Instructions to follow:
Search the records for the word "size" and copy each line in which it appears.

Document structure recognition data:
::::
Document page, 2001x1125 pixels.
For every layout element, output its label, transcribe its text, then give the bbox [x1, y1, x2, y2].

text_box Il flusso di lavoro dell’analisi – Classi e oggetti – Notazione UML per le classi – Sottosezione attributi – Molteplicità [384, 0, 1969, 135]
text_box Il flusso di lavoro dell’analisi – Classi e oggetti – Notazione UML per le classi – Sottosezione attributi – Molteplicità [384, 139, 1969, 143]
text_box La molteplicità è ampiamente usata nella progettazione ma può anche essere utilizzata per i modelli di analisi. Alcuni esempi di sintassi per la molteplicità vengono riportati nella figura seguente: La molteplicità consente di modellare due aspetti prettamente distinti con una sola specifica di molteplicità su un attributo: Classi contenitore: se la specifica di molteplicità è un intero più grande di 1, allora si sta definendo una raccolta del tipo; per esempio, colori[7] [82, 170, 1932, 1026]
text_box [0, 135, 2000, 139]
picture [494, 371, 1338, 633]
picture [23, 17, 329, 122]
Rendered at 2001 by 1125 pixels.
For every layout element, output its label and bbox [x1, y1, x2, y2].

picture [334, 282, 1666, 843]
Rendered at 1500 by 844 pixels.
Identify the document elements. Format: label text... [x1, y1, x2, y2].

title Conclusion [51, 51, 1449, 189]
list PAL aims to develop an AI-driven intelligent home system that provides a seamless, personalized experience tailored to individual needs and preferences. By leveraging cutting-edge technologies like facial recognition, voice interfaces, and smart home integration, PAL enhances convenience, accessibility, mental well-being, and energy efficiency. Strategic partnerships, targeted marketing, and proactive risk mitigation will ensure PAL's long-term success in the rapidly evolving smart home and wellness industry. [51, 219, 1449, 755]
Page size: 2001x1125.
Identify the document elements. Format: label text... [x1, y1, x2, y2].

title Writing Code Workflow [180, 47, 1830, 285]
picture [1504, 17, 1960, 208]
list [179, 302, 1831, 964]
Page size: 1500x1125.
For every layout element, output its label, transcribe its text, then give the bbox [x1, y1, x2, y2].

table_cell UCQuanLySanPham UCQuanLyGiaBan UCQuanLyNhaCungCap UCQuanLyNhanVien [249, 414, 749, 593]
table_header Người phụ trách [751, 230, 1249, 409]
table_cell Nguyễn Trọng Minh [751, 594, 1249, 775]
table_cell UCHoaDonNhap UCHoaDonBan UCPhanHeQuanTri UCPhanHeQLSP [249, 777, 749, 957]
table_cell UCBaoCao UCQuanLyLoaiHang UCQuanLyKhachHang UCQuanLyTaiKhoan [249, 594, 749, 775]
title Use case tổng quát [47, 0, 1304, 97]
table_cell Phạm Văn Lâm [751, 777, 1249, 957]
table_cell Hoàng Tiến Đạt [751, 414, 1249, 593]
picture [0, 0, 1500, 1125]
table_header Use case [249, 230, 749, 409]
::::
Result below:
Page size: 2001x1125.
Page size: 1500x1125.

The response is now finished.